Passage for review START

Determine the latencies and bandwidths quantitatively

import numpy as np
from collections import OrderedDict as odict
import pandas as pd
import matplotlib.pyplot as plt
import matplotlib.cm as cm

This notebook computes the latencies and bandwidths of the three primitive function types. Again, start with a list of files and architectures that we want to investigate.

#(hardware name, number of nodes)
files = odict({})
files['i5'] = ('i5',1)
files['gtx1060'] = ('gtx1060',1)
files['skl_mpi1'] = ('skl',1)
files['skl_mpi2'] = ('skl',2)
files['skl_mpi4'] = ('skl',4)
files['knl_mpi1'] = ('knl',1)
files['knl_mpi2'] = ('knl',2)
files['knl_mpi4'] = ('knl',4)
files['p100nv_mpi1'] = ('p100',1)
files['p100nv_mpi2'] = ('p100',2)
files['p100nv_mpi4'] = ('p100',4)
files['titanxp'] = ('titanXp',1)
files['v100nv_mpi1'] = ('v100',1)
files['v100nv_mpi2'] = ('v100',2)
files['v100nv_mpi4'] = ('v100',4)

pd.set_option('precision',2)

Assumptions

  • there are three basic functions: trivially parallel(axpby), nearest neighbor (dxdy), global reduction (dot)

  • each can be represented by the single node bandwidth, the single node latency and the multinode latency

But

  • does not capture cache effect e.g. in SKl

First, we read in files and extract runtimes and compute bandwidth for every measurement. We also compute the average runtime and bandwidth for every combination of n, Nx and Ny.

Axpby and Dot Bandwidths

The bandwidths are determined by taking the average bandwidth of the 30 bandwidths corresponding to the 3 largest sizes. The error is the standard deviation on these bandwidths.

Axpby and Dot Latencies

We try three different methods to compute the latency. First, we try the mean average runtime for the 3 smallest sizes. Second, we take the minimum of the average runtime among all combinations of n, Nx, and Ny. The error is the standard deviation corresponding to this average runtime. Finally, we use a correction factor from the more accurate bandwidths.

Dx-Dy Bandwidths

Since the efficiency of the matrix-vector multiplications depends on the polynomial coefficient we should compute these bandwidths separately for each coefficient and use sizes between 10MB and 1000MB

Dx-Dy Latencies

As in Axpby

names={'axpby':3,'dot':2,'dx':3, 'dy':3}
#ns=[3,4]
values = []
for f, v in files.items() :
    runtimes=pd.read_csv('benchmark_'+f+'.csv', delimiter=' ')

Passage for review END
Raw data START

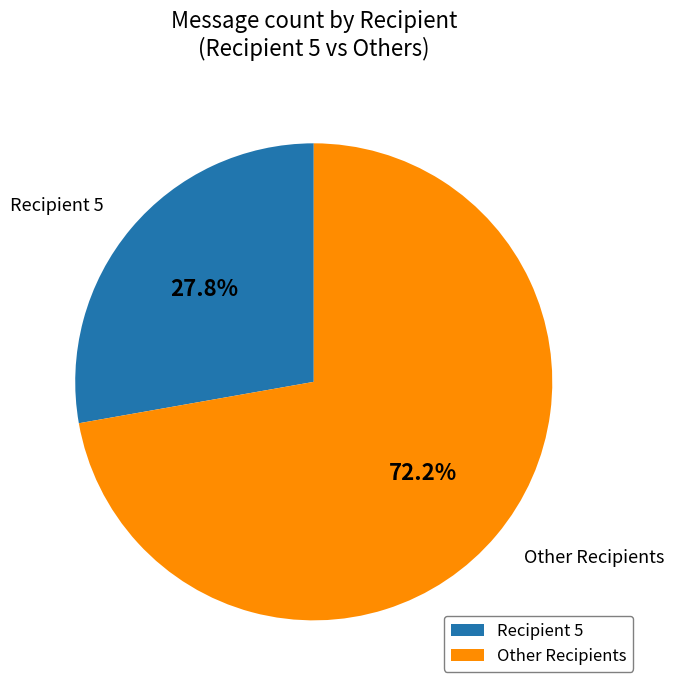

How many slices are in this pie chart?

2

Raw data END
Raw data START

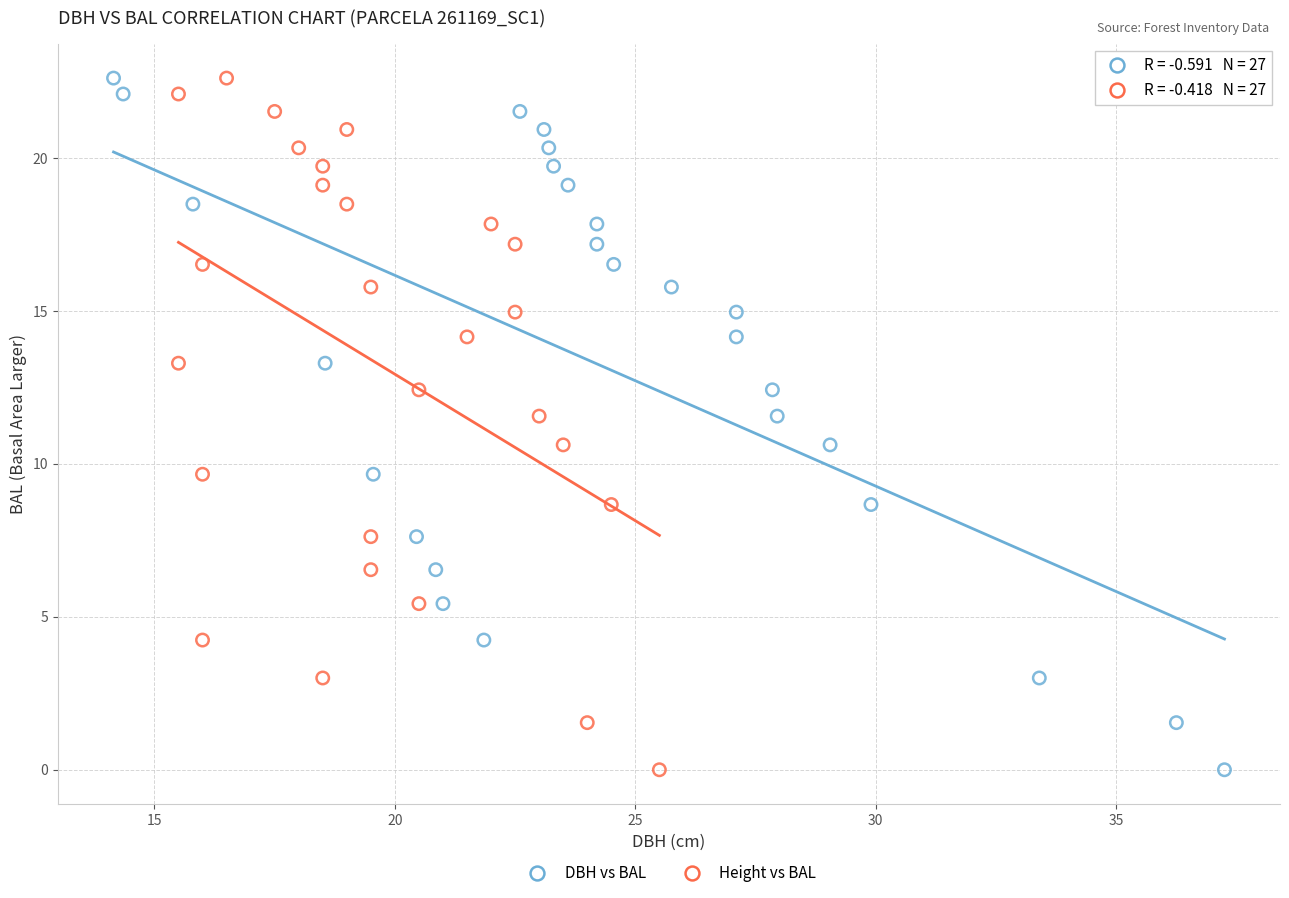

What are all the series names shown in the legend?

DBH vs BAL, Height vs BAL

Raw data END
Raw data START

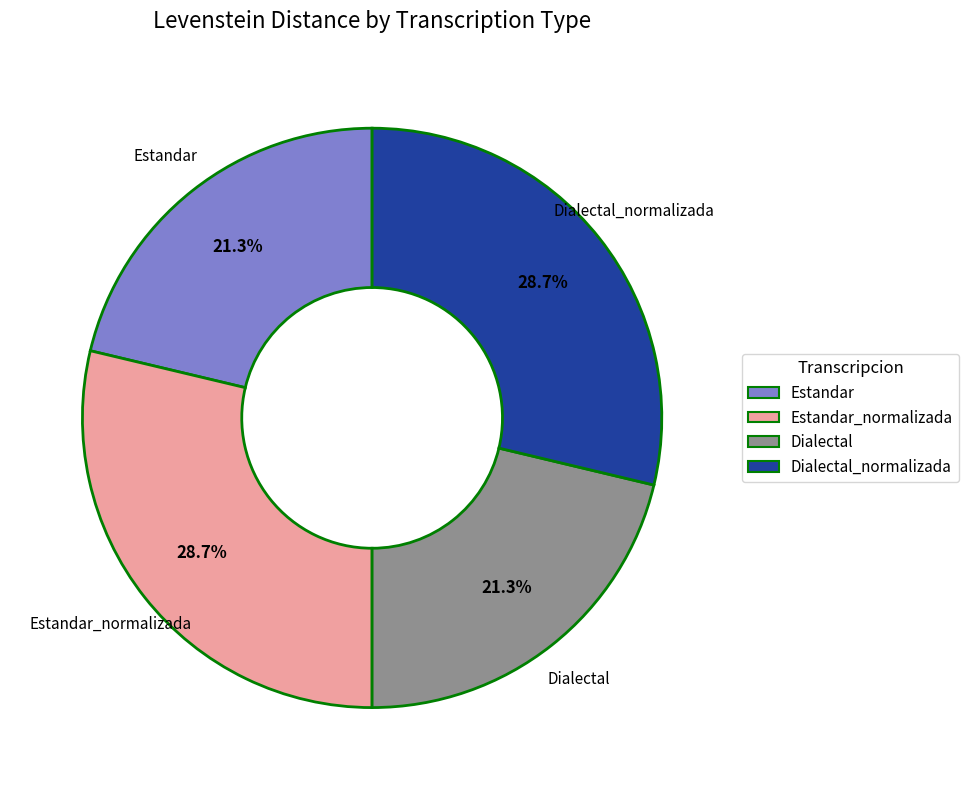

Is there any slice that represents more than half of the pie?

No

Raw data END

Resume the latency and bandwidth notebook, picking up right after its last line. The data has no connection to the latency and bandwidth notebook.

    #add size and bandwidth columns
    runtimes.insert(0,'size', 8*runtimes['n']*runtimes['n']
                    *runtimes['Nx']*runtimes['Ny']/1e6/v[1]) #inplace transformation
    for name,memops in names.items() :
        runtimes.insert(0,name+'_bw',runtimes['size']/1000*memops/runtimes[name])
    runtimes = runtimes.assign( dxdy=(runtimes['dx']+runtimes['dy'])/2)
    runtimes = runtimes.assign( dxdy_bw=2.0*runtimes['dx_bw']*runtimes['dy_bw']
                               /(runtimes['dx_bw']+runtimes['dy_bw']))
    #compute one version with aggregated grouped sizes and one without
    avgruntimes=runtimes.groupby(['n', 'Nx','Ny','size']).agg(['mean', 'std'])
    avgruntimes=avgruntimes.reset_index(level=['n','Nx','Ny','size'])
    avgruntimes.sort_values(by='size',inplace=True) #sort by size
    runtimes.sort_values(by='size',inplace=True)
    ##first compute axpby and dot latencies and bandwidths 
    nmax = 3
    s =30

    line = []
    l=len(runtimes)
    line.append(v[0]) #0
    line.append(v[1]) #1
    for q in ['axpby','dot']:
        bandwidth       = runtimes[l-s:l][q+'_bw'].mean()
        err_bandwidth   = runtimes[l-s:l][q+'_bw'].std()
        mean_latency    = avgruntimes[0:nmax][(q,'mean')].mean()/1e-6
        min_latency     = avgruntimes[(q,'mean')].min()/1e-6
        idx_min_latency = avgruntimes[(q,'mean')].idxmin()
        corr_min_latency= min_latency - avgruntimes['size'].loc[idx_min_latency]*names[q]/bandwidth/1e-3
        err_latency     = avgruntimes[(q,'std')].loc[idx_min_latency]/1e-6
        if corr_min_latency <0 : corr_min_latency = 0 
        line.append(bandwidth) #2 bandwidth
        line.append(err_bandwidth)  #3 err_bandwidth
        line.append(mean_latency) #4 latency mean
        line.append(min_latency)  #5 latency min
        line.append(corr_min_latency ) #6 corrected lat 
        line.append(err_latency ) #6 error lat 
    ##now compute latency and bandwidths of dx and y
    for n in [2,3,4,5]:
        #take n
        dxdy=runtimes[runtimes['n']==n]
        
        avgdxdy = avgruntimes[avgruntimes['n']==n]
        dxdy=dxdy.sort_values(by='size')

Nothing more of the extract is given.